On the survivors’ side the drawn out levels make it very difficult to make it to each safe house…so these contests are usually low-scoring affairs. That’s not such a big deal…but being pounced 100 times becomes annoying. And, there are far too many instant-kill spots early in maps. So have a book nearby or do what most people do: quit and find a new lobby. Or, do what I do…find a Death Toll lobby.  (Sorry, I’m that guy)

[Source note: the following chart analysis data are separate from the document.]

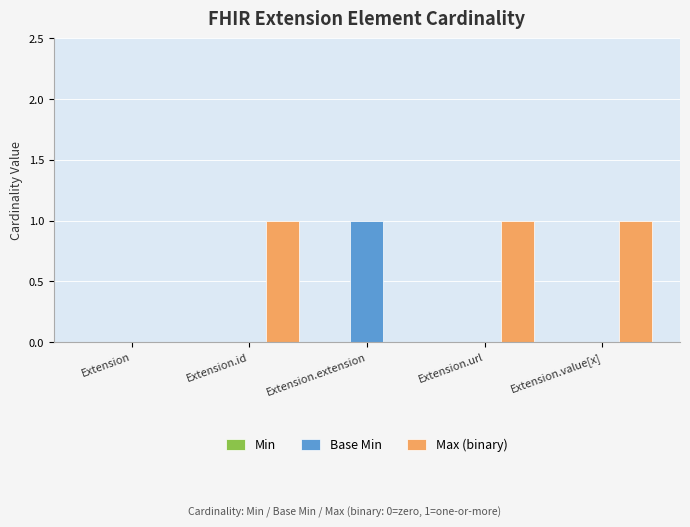

Which series has the largest total across all categories?

Max (binary)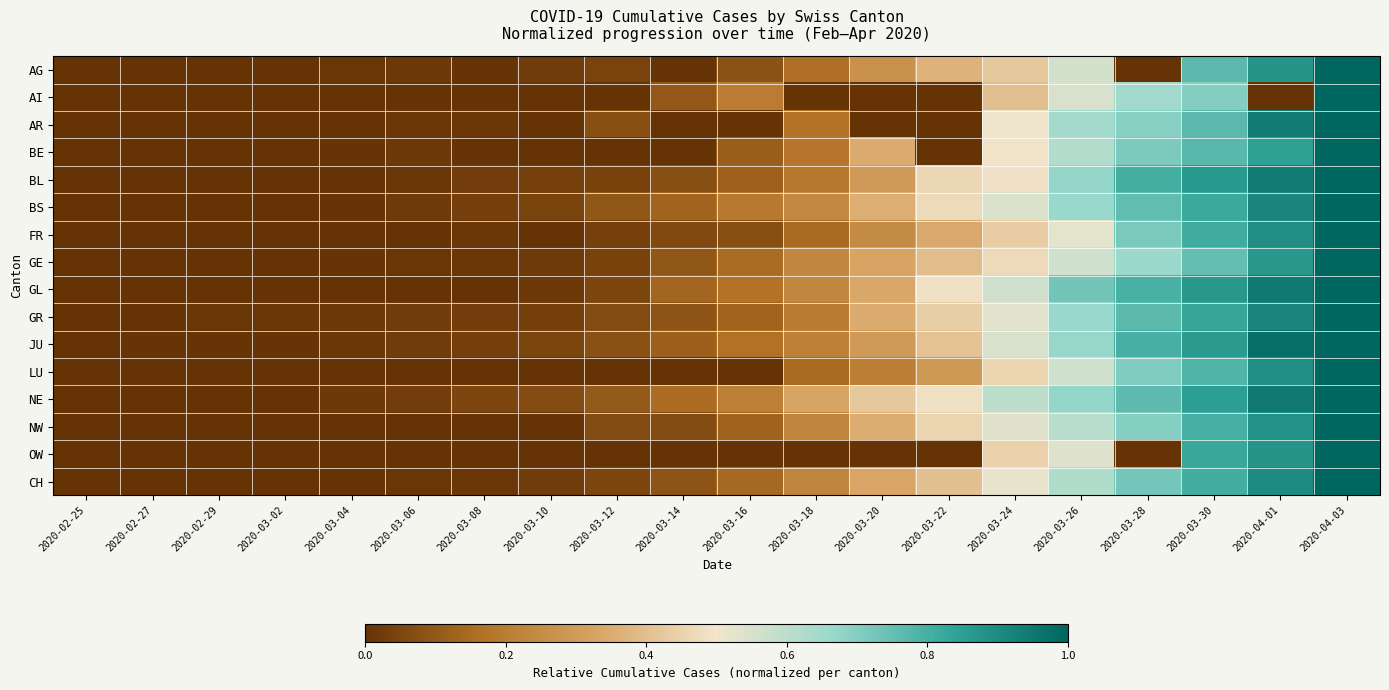

Reading right to left, list all the values displayed in this chart.

AG: 2020-04-03=1.0	2020-04-01=0.9	2020-03-30=0.8	2020-03-28=0.0	2020-03-26=0.6	2020-03-24=0.4	2020-03-22=0.4	2020-03-20=0.3	2020-03-18=0.2	2020-03-16=0.1	2020-03-14=0.0	2020-03-12=0.0	2020-03-10=0.0	2020-03-08=0.0	2020-03-06=0.0	2020-03-04=0.0	2020-03-02=0.0	2020-02-29=0.0	2020-02-27=0.0	2020-02-25=0.0
AI: 2020-04-03=1.0	2020-04-01=0.0	2020-03-30=0.7	2020-03-28=0.7	2020-03-26=0.6	2020-03-24=0.4	2020-03-22=0.0	2020-03-20=0.0	2020-03-18=0.0	2020-03-16=0.2	2020-03-14=0.1	2020-03-12=0.0	2020-03-10=0.0	2020-03-08=0.0	2020-03-06=0.0	2020-03-04=0.0	2020-03-02=0.0	2020-02-29=0.0	2020-02-27=0.0	2020-02-25=0.0
AR: 2020-04-03=1.0	2020-04-01=0.9	2020-03-30=0.8	2020-03-28=0.7	2020-03-26=0.6	2020-03-24=0.5	2020-03-22=0.0	2020-03-20=0.0	2020-03-18=0.2	2020-03-16=0.0	2020-03-14=0.0	2020-03-12=0.1	2020-03-10=0.0	2020-03-08=0.0	2020-03-06=0.0	2020-03-04=0.0	2020-03-02=0.0	2020-02-29=0.0	2020-02-27=0.0	2020-02-25=0.0
BE: 2020-04-03=1.0	2020-04-01=0.8	2020-03-30=0.8	2020-03-28=0.7	2020-03-26=0.6	2020-03-24=0.5	2020-03-22=0.0	2020-03-20=0.4	2020-03-18=0.2	2020-03-16=0.1	2020-03-14=0.0	2020-03-12=0.0	2020-03-10=0.0	2020-03-08=0.0	2020-03-06=0.0	2020-03-04=0.0	2020-03-02=0.0	2020-02-29=0.0	2020-02-27=0.0	2020-02-25=0.0
BL: 2020-04-03=1.0	2020-04-01=0.9	2020-03-30=0.9	2020-03-28=0.8	2020-03-26=0.7	2020-03-24=0.5	2020-03-22=0.5	2020-03-20=0.3	2020-03-18=0.2	2020-03-16=0.1	2020-03-14=0.1	2020-03-12=0.0	2020-03-10=0.0	2020-03-08=0.0	2020-03-06=0.0	2020-03-04=0.0	2020-03-02=0.0	2020-02-29=0.0	2020-02-27=0.0	2020-02-25=0.0
BS: 2020-04-03=1.0	2020-04-01=0.9	2020-03-30=0.8	2020-03-28=0.8	2020-03-26=0.7	2020-03-24=0.5	2020-03-22=0.5	2020-03-20=0.4	2020-03-18=0.2	2020-03-16=0.2	2020-03-14=0.1	2020-03-12=0.1	2020-03-10=0.0	2020-03-08=0.0	2020-03-06=0.0	2020-03-04=0.0	2020-03-02=0.0	2020-02-29=0.0	2020-02-27=0.0	2020-02-25=0.0
FR: 2020-04-03=1.0	2020-04-01=0.9	2020-03-30=0.8	2020-03-28=0.7	2020-03-26=0.5	2020-03-24=0.4	2020-03-22=0.3	2020-03-20=0.2	2020-03-18=0.1	2020-03-16=0.1	2020-03-14=0.1	2020-03-12=0.0	2020-03-10=0.0	2020-03-08=0.0	2020-03-06=0.0	2020-03-04=0.0	2020-03-02=0.0	2020-02-29=0.0	2020-02-27=0.0	2020-02-25=0.0
GE: 2020-04-03=1.0	2020-04-01=0.9	2020-03-30=0.8	2020-03-28=0.7	2020-03-26=0.6	2020-03-24=0.5	2020-03-22=0.4	2020-03-20=0.3	2020-03-18=0.2	2020-03-16=0.2	2020-03-14=0.1	2020-03-12=0.0	2020-03-10=0.0	2020-03-08=0.0	2020-03-06=0.0	2020-03-04=0.0	2020-03-02=0.0	2020-02-29=0.0	2020-02-27=0.0	2020-02-25=0.0
GL: 2020-04-03=1.0	2020-04-01=0.9	2020-03-30=0.9	2020-03-28=0.8	2020-03-26=0.7	2020-03-24=0.6	2020-03-22=0.5	2020-03-20=0.3	2020-03-18=0.2	2020-03-16=0.2	2020-03-14=0.1	2020-03-12=0.1	2020-03-10=0.0	2020-03-08=0.0	2020-03-06=0.0	2020-03-04=0.0	2020-03-02=0.0	2020-02-29=0.0	2020-02-27=0.0	2020-02-25=0.0
GR: 2020-04-03=1.0	2020-04-01=0.9	2020-03-30=0.8	2020-03-28=0.8	2020-03-26=0.7	2020-03-24=0.5	2020-03-22=0.4	2020-03-20=0.3	2020-03-18=0.2	2020-03-16=0.1	2020-03-14=0.1	2020-03-12=0.1	2020-03-10=0.0	2020-03-08=0.0	2020-03-06=0.0	2020-03-04=0.0	2020-03-02=0.0	2020-02-29=0.0	2020-02-27=0.0	2020-02-25=0.0
JU: 2020-04-03=1.0	2020-04-01=1.0	2020-03-30=0.9	2020-03-28=0.8	2020-03-26=0.7	2020-03-24=0.6	2020-03-22=0.4	2020-03-20=0.3	2020-03-18=0.2	2020-03-16=0.2	2020-03-14=0.1	2020-03-12=0.1	2020-03-10=0.0	2020-03-08=0.0	2020-03-06=0.0	2020-03-04=0.0	2020-03-02=0.0	2020-02-29=0.0	2020-02-27=0.0	2020-02-25=0.0
LU: 2020-04-03=1.0	2020-04-01=0.9	2020-03-30=0.8	2020-03-28=0.7	2020-03-26=0.6	2020-03-24=0.5	2020-03-22=0.3	2020-03-20=0.2	2020-03-18=0.1	2020-03-16=0.0	2020-03-14=0.0	2020-03-12=0.0	2020-03-10=0.0	2020-03-08=0.0	2020-03-06=0.0	2020-03-04=0.0	2020-03-02=0.0	2020-02-29=0.0	2020-02-27=0.0	2020-02-25=0.0
NE: 2020-04-03=1.0	2020-04-01=0.9	2020-03-30=0.9	2020-03-28=0.8	2020-03-26=0.7	2020-03-24=0.6	2020-03-22=0.5	2020-03-20=0.4	2020-03-18=0.3	2020-03-16=0.2	2020-03-14=0.2	2020-03-12=0.1	2020-03-10=0.1	2020-03-08=0.1	2020-03-06=0.0	2020-03-04=0.0	2020-03-02=0.0	2020-02-29=0.0	2020-02-27=0.0	2020-02-25=0.0
NW: 2020-04-03=1.0	2020-04-01=0.9	2020-03-30=0.8	2020-03-28=0.7	2020-03-26=0.6	2020-03-24=0.5	2020-03-22=0.5	2020-03-20=0.4	2020-03-18=0.2	2020-03-16=0.1	2020-03-14=0.1	2020-03-12=0.1	2020-03-10=0.0	2020-03-08=0.0	2020-03-06=0.0	2020-03-04=0.0	2020-03-02=0.0	2020-02-29=0.0	2020-02-27=0.0	2020-02-25=0.0
OW: 2020-04-03=1.0	2020-04-01=0.9	2020-03-30=0.8	2020-03-28=0.0	2020-03-26=0.5	2020-03-24=0.4	2020-03-22=0.0	2020-03-20=0.0	2020-03-18=0.0	2020-03-16=0.0	2020-03-14=0.0	2020-03-12=0.0	2020-03-10=0.0	2020-03-08=0.0	2020-03-06=0.0	2020-03-04=0.0	2020-03-02=0.0	2020-02-29=0.0	2020-02-27=0.0	2020-02-25=0.0
CH: 2020-04-03=1.0	2020-04-01=0.9	2020-03-30=0.8	2020-03-28=0.7	2020-03-26=0.6	2020-03-24=0.5	2020-03-22=0.4	2020-03-20=0.3	2020-03-18=0.2	2020-03-16=0.1	2020-03-14=0.1	2020-03-12=0.1	2020-03-10=0.0	2020-03-08=0.0	2020-03-06=0.0	2020-03-04=0.0	2020-03-02=0.0	2020-02-29=0.0	2020-02-27=0.0	2020-02-25=0.0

This leads me to Death Toll. This map is the one we’ve all been waiting for. The highway and sewer stages are broken out into bulby sections…making set points for combat. True this kills some replay value as gamers start to memorize these points, but it gives cadence to the game–organized chaos. If that gets played out, the abandoned town leg of the map opens up and really allows infected players to throw the gamut at survivors. So there’s a nice mix of set points and open play.

Five-Finger Discount
When it’s all said and done, Valve provided hours of extra gaming for free…and there are commendments in order for that. Thinking about how much gameplay we got out of the original content available, one could argue that doubling the content via the download would justify a nominal charge for the Survival Pack. But, then again, there’s no new achievement points (bummer), which in an embarrisngly dorky way helps me justify paying for downloads on XBox Live.